И хотя в последнее время наблюдается откат волны западной культуры, а с нею и русского мата, однако, наше родное слово на букву «ж» застряло на берегу, впрочем, никого уже не пугая, а синоним этого слова - «задница» - стал обыденным в лексиконе некоторых уважаемых публичных людей, таких, например, как ведущий тележурналист России Владимир Соловьев. «Засунь себе в задницу!» - орет он в пылу своих гневных тирад. А однажды, обозлившись на президента Эстонии, он назвал его «человеком с пердящим ртом». Оп-па! И никто из присутствовавших на телешоу высокообразованных профессоров, директоров и генералов даже не поморщился. Какими же, оказывается, невинными мы были в шестидесятые годы, когда стыдились произнести вслух всего-то-навсего слово на букву «ж».

               
         3. Поезда дальнего следования (60-ые, общий вагон)

Если в подмосковных электричках мы все ездили зайцами, то в поезда дальнего следования, в общий вагон, билеты брали, но не на всех. Зимой проехать зайцами было проще, чем летом. Для этого использовались лыжи. Их клали поперек между третьими полками, так что снизу эти полки не просматривались, а, чтобы они не просматривалось и сбоку, прикрывали их со стороны прохода рюкзаком.
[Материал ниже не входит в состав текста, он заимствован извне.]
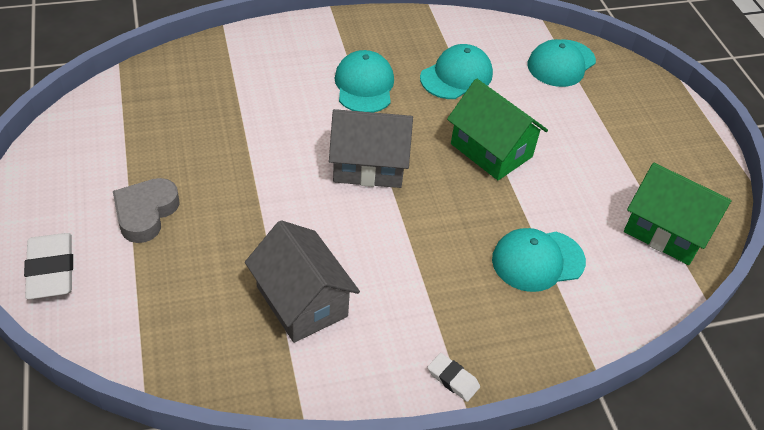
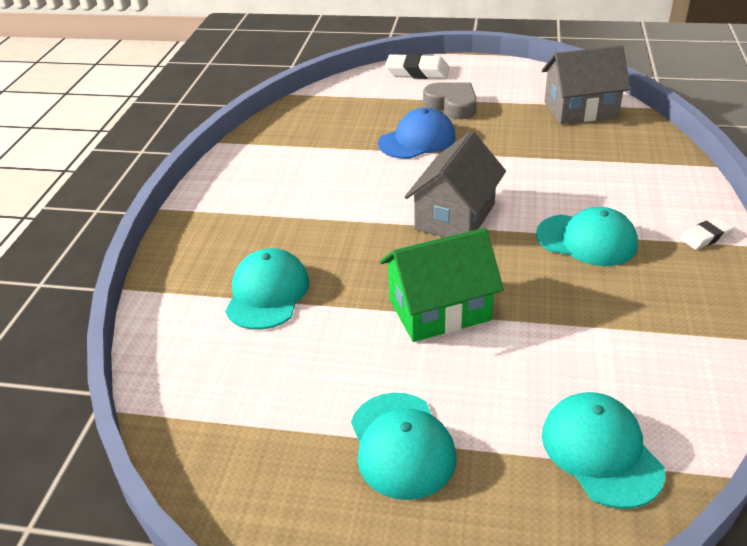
camera: 120 degrees right, 10 degrees down
(238, 225) = (417, 140): none -> blue cap
(302, 301) = (322, 156): grey house -> grey house (580, 109)
(453, 379) = (197, 208): white eraser -> white eraser (705, 237)
(456, 76) = (590, 321): turquoise cap -> turquoise cap (401, 445)
(666, 231) = (228, 421): green house -> none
На эти полки при необходимости могли забраться и спрятаться от контролеров четыре человека, а то и все шесть.
Процент обилечивания зависел не только от сезона - зима или лето, - но и от смелости или наглости руководителя группы. Один наш товарищ по имени Андрей – я его знала, ходила с ним несколько раз по Подмосковью - умудрился провезти группу из четырнадцати человек всего на три билета. Тогда же с ним приключился забавный случай. Не могу сказать, правда ли это или байка, но мы в это верили, потому что на Андрея, известного своей рассеянностью и забывчивостью, это было похоже.
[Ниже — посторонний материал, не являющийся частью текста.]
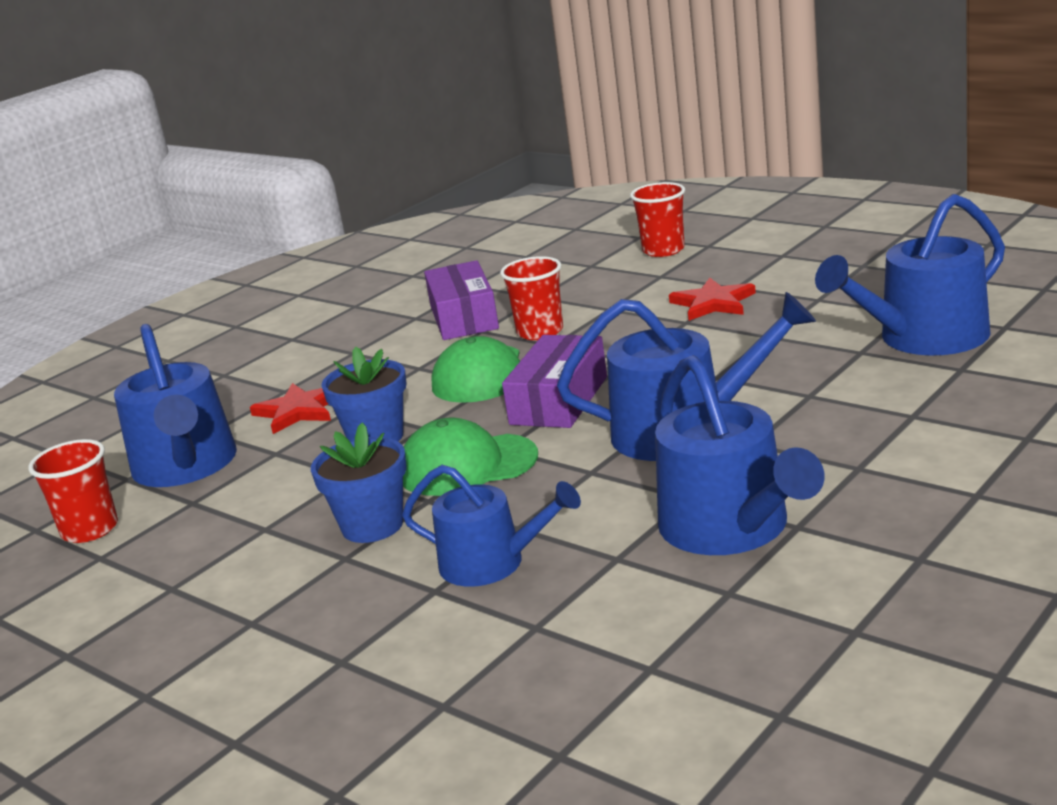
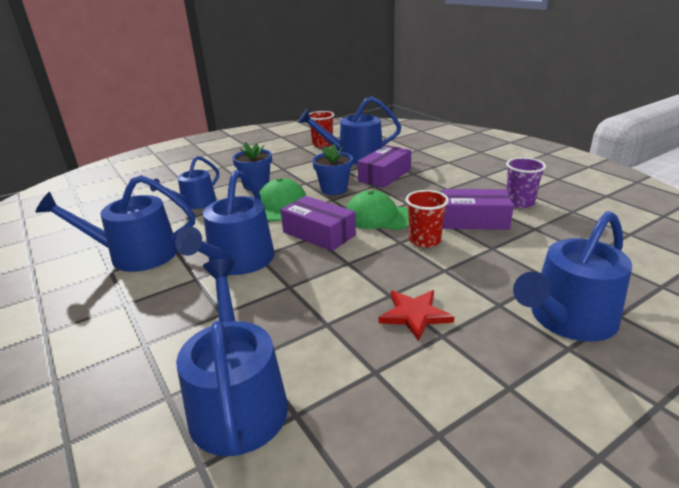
camera: 105 degrees right, 5 degrees up
(298, 411) = (384, 175): red star -> purple box
(394, 303) = (519, 203): none -> purple cup
(663, 250) = (567, 319): red cup -> blue watering can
Так вот, когда в вагоне появился слух, что идут контролеры – а такой слух всегда приходил раньше, чем они появлялись, - вся группа Андрея бросилась прятаться, а сам он остался в купе один с кучей вещей. Тут он вспомнил, что у него в кармане лежат три ж.-д. билета. Один билет предназначался для него, а два других он должен был кому-нибудь отдать, но забыл. Андрей решил спешно исправить свою оплошность.  Одна из девочек спряталась в багажный ящик под нижней полкой в его купе. Андрей поднял полку и велел ей вылезать. Но тут в купе вошел контролер. Андрей сунул девчонке билет, захлопнул полку и сел на нее. Контролеру такая суета показалась подозрительной. Он велел Андрею встать и поднял полку. Под ней он увидел испуганную девчонку.
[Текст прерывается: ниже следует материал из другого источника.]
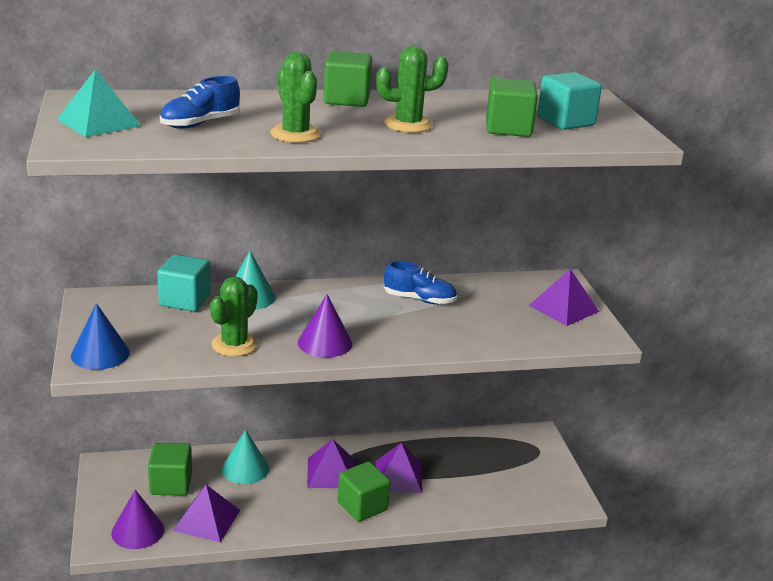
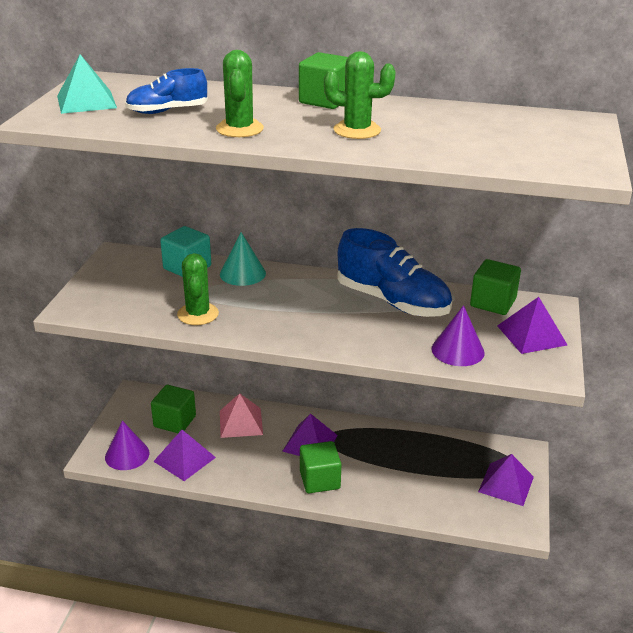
camera: 25 degrees right, 5 degrees up
(100, 354) = (87, 302): blue cone -> none
(234, 345) = (198, 314): green cactus -> green cactus turned 60 degrees counterclockwise
(245, 469) = (240, 422): turquoise cone -> pink pyramid
(325, 343) = (275, 327): purple cone -> purple cone (457, 350)
(398, 476) = (367, 460): purple pyramid -> purple pyramid (506, 484)
(419, 299) = (392, 301): blue shoe -> blue shoe, size x1.80
(508, 129) = (455, 145): green cube -> green cube (493, 303)
(565, 121) = (527, 143): turquoise cube -> none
- Ага! – сказал контролер. – Покажи свой билет, милочка!
 Девочка, не вылезая из ящика, протянула ему билет. Контролер проверил билет – он был в порядке. Он посмотрел на Андрея, потом на девочку, все еще сидевшую в ящике, покрутил пальцем у виска и ушел. Что он при этом подумал, неизвестно.
Билеты в поезда дальнего следования мы брали самые дешевые - в общие вагоны. Общие вагоны тогда были популярны у пассажиров, их обычно было несколько в составе. По виду эти вагоны ничем не отличались от плацкартных, но в них не было матрасов и постельного белья. В них вообще ничего не было, и, по-моему, не было даже проводницы. По задумке, в общем вагоне пассажиры должны были ездить на небольшие расстояния, сидя, несколько часов, но из-за дешевизны билетов и всеобщей бедности населения ездили и на дальние дистанции. Билеты не были именными и в них не указывалось место в вагоне – занимай любое свободное. Идеальные условия для безбилетников.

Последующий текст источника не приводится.